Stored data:
--- Begin ---

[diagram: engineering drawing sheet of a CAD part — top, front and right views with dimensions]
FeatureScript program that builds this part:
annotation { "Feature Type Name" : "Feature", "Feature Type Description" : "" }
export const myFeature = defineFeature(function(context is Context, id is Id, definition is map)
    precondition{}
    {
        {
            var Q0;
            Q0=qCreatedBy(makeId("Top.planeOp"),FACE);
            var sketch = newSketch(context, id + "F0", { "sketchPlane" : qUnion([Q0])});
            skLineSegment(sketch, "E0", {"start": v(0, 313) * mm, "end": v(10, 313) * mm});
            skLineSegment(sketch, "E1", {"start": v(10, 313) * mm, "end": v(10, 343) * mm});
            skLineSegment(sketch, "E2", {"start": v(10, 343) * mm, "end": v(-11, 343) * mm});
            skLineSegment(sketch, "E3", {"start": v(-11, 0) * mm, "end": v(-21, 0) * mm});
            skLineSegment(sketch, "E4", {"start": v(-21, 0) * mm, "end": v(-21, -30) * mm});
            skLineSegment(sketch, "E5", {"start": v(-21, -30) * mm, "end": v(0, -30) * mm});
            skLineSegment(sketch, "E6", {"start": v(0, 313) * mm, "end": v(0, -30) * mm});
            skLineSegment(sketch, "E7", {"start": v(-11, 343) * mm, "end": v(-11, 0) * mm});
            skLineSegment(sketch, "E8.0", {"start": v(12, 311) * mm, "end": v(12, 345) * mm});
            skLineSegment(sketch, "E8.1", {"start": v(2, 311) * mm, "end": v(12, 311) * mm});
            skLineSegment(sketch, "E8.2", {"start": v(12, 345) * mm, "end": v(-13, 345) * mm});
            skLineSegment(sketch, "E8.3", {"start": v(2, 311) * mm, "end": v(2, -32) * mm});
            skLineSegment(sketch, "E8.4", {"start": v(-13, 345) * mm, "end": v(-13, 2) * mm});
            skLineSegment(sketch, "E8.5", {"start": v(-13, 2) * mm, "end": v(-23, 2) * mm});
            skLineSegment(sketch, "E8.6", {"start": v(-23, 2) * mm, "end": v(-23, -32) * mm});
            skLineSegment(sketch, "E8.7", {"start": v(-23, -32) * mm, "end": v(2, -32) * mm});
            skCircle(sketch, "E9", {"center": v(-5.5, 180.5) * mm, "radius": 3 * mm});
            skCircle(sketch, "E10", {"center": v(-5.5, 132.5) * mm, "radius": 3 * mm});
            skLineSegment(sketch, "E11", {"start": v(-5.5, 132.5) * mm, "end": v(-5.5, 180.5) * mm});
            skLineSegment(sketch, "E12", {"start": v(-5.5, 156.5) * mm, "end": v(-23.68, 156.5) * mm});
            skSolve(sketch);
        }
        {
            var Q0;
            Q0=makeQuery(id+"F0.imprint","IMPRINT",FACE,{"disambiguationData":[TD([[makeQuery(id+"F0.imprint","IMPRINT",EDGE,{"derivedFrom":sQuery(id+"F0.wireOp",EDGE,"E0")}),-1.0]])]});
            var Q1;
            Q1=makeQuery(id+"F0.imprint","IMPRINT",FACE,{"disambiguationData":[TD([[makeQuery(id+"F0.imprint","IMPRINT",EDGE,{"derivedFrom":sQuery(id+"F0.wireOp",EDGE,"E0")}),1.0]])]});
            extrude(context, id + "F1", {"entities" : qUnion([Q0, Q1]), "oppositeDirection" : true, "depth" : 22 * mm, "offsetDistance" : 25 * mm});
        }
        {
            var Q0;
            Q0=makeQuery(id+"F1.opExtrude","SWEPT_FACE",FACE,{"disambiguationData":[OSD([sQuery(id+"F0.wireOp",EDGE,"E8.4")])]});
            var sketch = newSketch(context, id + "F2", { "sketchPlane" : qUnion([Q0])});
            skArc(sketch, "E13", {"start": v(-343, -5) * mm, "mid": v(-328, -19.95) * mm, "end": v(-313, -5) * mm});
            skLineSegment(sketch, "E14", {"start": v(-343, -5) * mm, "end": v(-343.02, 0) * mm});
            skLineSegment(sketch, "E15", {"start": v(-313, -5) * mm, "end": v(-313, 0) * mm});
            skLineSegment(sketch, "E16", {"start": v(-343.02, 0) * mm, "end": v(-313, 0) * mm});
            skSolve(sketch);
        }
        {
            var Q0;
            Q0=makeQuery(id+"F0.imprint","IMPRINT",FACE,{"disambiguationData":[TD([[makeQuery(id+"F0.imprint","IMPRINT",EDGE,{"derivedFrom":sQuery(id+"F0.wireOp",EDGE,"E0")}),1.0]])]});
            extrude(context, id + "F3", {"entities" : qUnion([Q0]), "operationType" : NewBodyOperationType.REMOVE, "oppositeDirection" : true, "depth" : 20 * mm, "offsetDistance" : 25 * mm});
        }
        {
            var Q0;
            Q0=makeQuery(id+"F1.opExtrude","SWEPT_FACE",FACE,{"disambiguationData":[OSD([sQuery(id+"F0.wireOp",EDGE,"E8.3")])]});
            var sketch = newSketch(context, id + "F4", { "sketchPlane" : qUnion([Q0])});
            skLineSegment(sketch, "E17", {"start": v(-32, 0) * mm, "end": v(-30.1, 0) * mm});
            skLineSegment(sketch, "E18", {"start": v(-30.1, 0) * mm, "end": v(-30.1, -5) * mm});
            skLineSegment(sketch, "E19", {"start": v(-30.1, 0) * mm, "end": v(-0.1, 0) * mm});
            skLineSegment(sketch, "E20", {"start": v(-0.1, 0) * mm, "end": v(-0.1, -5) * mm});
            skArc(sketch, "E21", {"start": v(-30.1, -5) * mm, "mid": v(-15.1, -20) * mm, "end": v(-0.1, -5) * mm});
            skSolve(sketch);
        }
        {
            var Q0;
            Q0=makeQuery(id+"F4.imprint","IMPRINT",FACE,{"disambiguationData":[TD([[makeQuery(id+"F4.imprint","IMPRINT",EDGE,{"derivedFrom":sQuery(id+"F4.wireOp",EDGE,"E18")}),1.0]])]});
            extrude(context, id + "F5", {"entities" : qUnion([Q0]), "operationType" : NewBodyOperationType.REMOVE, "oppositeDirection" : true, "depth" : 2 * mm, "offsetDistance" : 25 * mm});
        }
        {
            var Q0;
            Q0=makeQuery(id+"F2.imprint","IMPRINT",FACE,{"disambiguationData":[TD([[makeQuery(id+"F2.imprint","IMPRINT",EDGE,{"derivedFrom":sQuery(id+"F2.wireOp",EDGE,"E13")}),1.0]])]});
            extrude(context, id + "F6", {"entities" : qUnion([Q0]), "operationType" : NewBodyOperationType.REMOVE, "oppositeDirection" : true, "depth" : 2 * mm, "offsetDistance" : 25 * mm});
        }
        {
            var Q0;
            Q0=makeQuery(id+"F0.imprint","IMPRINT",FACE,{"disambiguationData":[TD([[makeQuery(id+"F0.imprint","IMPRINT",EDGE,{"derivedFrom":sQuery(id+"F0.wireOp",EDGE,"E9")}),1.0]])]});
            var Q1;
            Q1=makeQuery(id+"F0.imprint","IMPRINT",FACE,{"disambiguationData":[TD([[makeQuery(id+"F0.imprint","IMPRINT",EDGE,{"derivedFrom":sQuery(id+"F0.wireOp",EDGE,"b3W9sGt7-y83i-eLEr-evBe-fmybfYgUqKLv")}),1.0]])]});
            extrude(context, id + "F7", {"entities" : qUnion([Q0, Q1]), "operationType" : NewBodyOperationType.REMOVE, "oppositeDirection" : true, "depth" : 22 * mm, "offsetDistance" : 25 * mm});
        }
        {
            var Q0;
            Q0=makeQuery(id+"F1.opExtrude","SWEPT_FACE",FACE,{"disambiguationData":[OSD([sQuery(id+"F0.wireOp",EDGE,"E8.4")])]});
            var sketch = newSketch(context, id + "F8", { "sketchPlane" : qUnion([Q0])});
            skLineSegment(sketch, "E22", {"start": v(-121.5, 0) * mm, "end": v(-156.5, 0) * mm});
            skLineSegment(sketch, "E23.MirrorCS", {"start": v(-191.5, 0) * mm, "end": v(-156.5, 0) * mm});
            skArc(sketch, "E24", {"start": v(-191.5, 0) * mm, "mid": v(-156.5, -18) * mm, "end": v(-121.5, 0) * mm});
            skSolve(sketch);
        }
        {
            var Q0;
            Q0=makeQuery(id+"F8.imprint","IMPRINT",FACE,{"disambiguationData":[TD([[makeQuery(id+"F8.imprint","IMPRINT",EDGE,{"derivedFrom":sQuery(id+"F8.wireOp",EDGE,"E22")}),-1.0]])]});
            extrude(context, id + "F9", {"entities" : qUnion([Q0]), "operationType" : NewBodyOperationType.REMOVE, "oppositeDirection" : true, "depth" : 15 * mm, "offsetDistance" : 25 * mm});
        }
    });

--- End ---

→ **Short task**
Copy out each line from the rows above that contains the string "newSketch". Case counts.

→ **Solution below**
            var sketch = newSketch(context, id + "F0", { "sketchPlane" : qUnion([Q0])});
            var sketch = newSketch(context, id + "F2", { "sketchPlane" : qUnion([Q0])});
            var sketch = newSketch(context, id + "F4", { "sketchPlane" : qUnion([Q0])});
            var sketch = newSketch(context, id + "F8", { "sketchPlane" : qUnion([Q0])});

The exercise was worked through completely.